Most new market segments look good on a spreadsheet. The TAM is large. The customer problem is real. But roughly 20 to 30 percent of entry attempts fail, usually not because the market is too small, but because conversion rates and willingness to pay are untested assumptions, not evidence.
The teams that win on segment entry do one thing differently. They work with incomplete data on both sides. Customer interviews give a wish list. Sales history gives a demand curve. Neither one alone is sufficient. Neither one is perfect. But together, they constrain the range enough to build an assumption set worth defending.
Three specific questions make this constraint visible.
Question one: What does conversion look like in this segment versus your core?

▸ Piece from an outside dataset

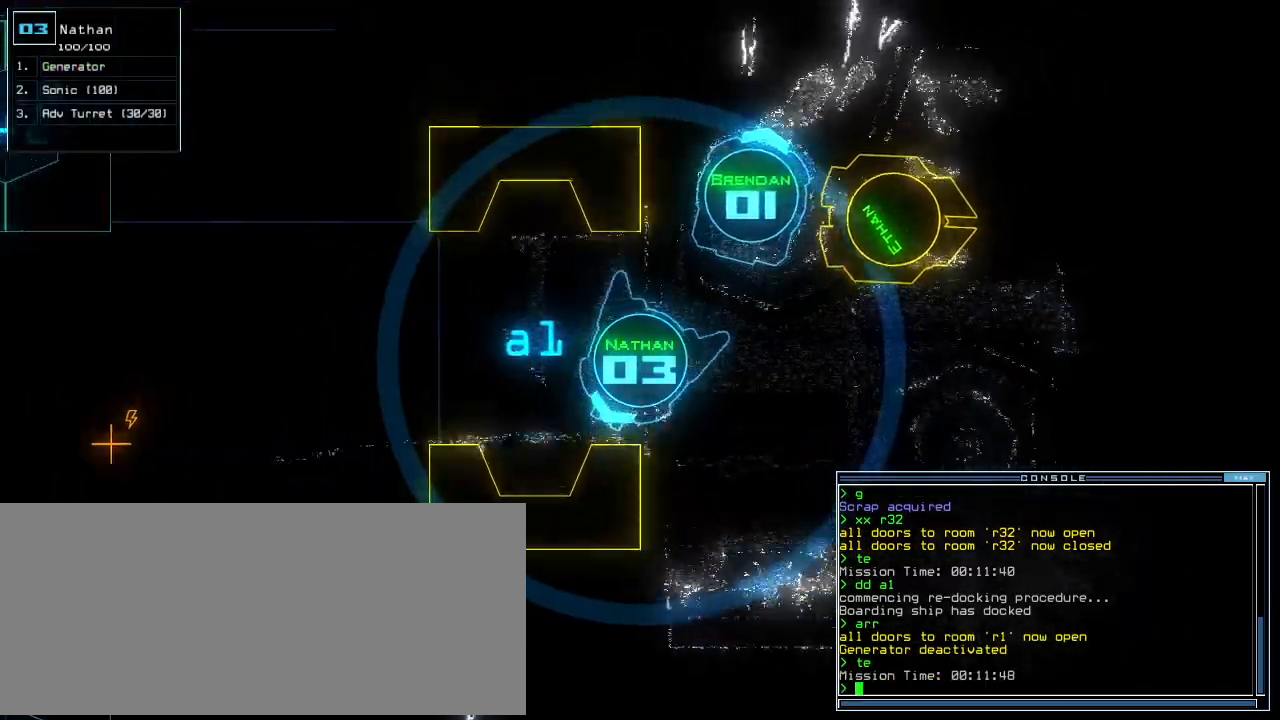
{"keys": ["down"], "events": [[375, "right", "up"]]}
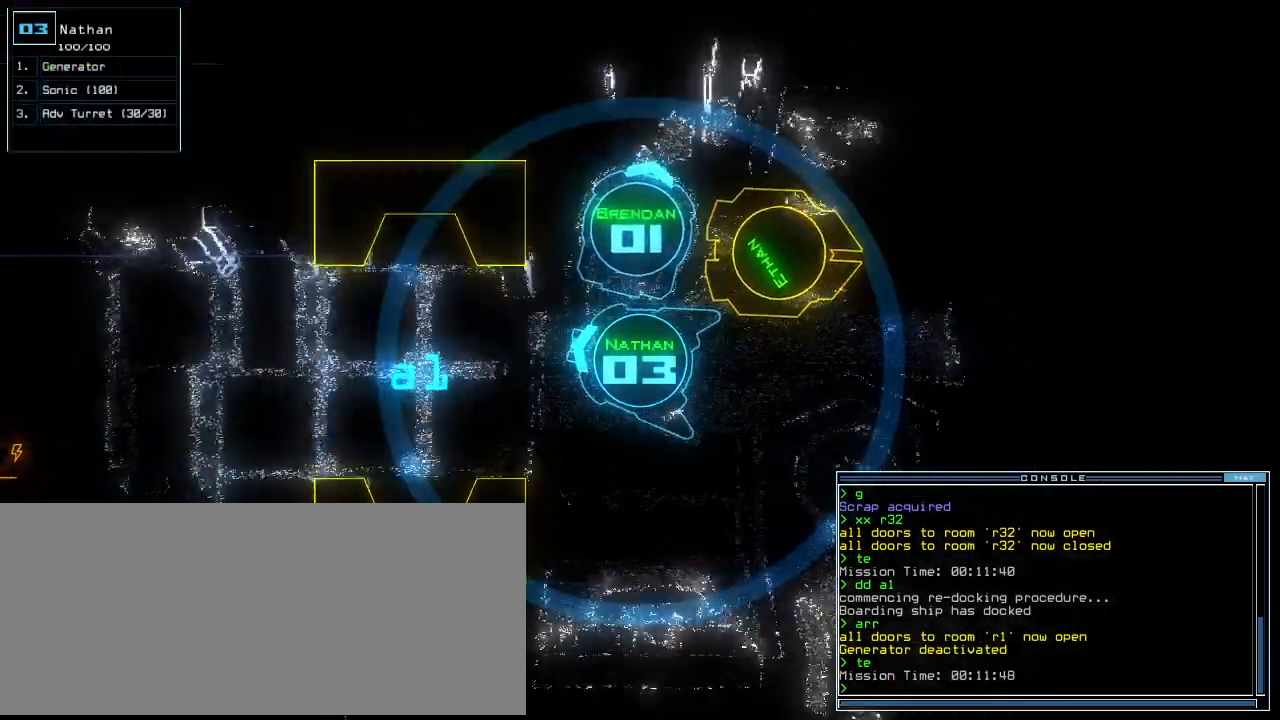
{"keys": ["space"], "events": [[21, "left", "down"], [146, "left", "up"], [209, "down", "up"], [209, "space", "down"], [271, "space", "up"], [375, "f", "down"], [479, "f", "up"], [500, "space", "down"]]}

Your sales data from the core market is incomplete. It reflects the customers you already have, not the ones you could get. The new segment’s public signals are incomplete too. You can research competitor pricing and win rates, but you can’t see the actual closure numbers.
Start with what you know. Pull license conversion ratios from your historical data. Customer interviews, when you run them, will tell you what they wish they could buy. Build a scoring matrix combining what your sales data tells you about demand curves and what customer conversations tell you about pain weight. Weight the matrix by revenue potential, development cost, and market direction signals from competitor releases and adoption trends. Resource-load the outcome. The point is not to predict perfectly. The point is to make the reasoning visible enough that someone can challenge the numbers instead of the instinct.
Question two: What are buyers in this segment actually willing to pay?
Willingness to pay is not the TAM. It is the addressable portion of the TAM that survives your pricing and delivery model. An industrial SaaS company building its first bottom-up revenue model faced the same problem. Leadership had revenue projections that disagreed depending on who was in the room. We pulled their global asset base, applied historical license conversion ratios by project phase and product line, and generated an ARR forecast by geography. The model survived an external strategic review. It became defensible not because it was right, but because every assumption traced back to how the business actually converted opportunities.
Build one model that can hold up when someone from outside pushes on it. Not ten slides of assumptions.
Question three: Do you have the capacity to execute without hollowing out the core?
This is where the real constraint sits. If you redirect 10 to 20 percent of sales and product time to a new segment, something in the core market slows down. The segment bet is not free.
Two stakeholders at a product company measured the same launch with different metrics. The product team tracked active users. The business sponsor tracked revenue per user. Both numbers were moving up, but the roadmap decisions they implied were opposite. Once both read the same number, the backlog resolved. Not contentious. Just visible. When capacity questions are visible, the math either closes or it doesn’t.
Write the assumptions. Get them challenged. If the three questions point in different directions, that is useful information. It means either the conversion story is better than the willingness to pay, or the capacity exists but the demand signals are unclear. Any of those answers is better than betting on instinct.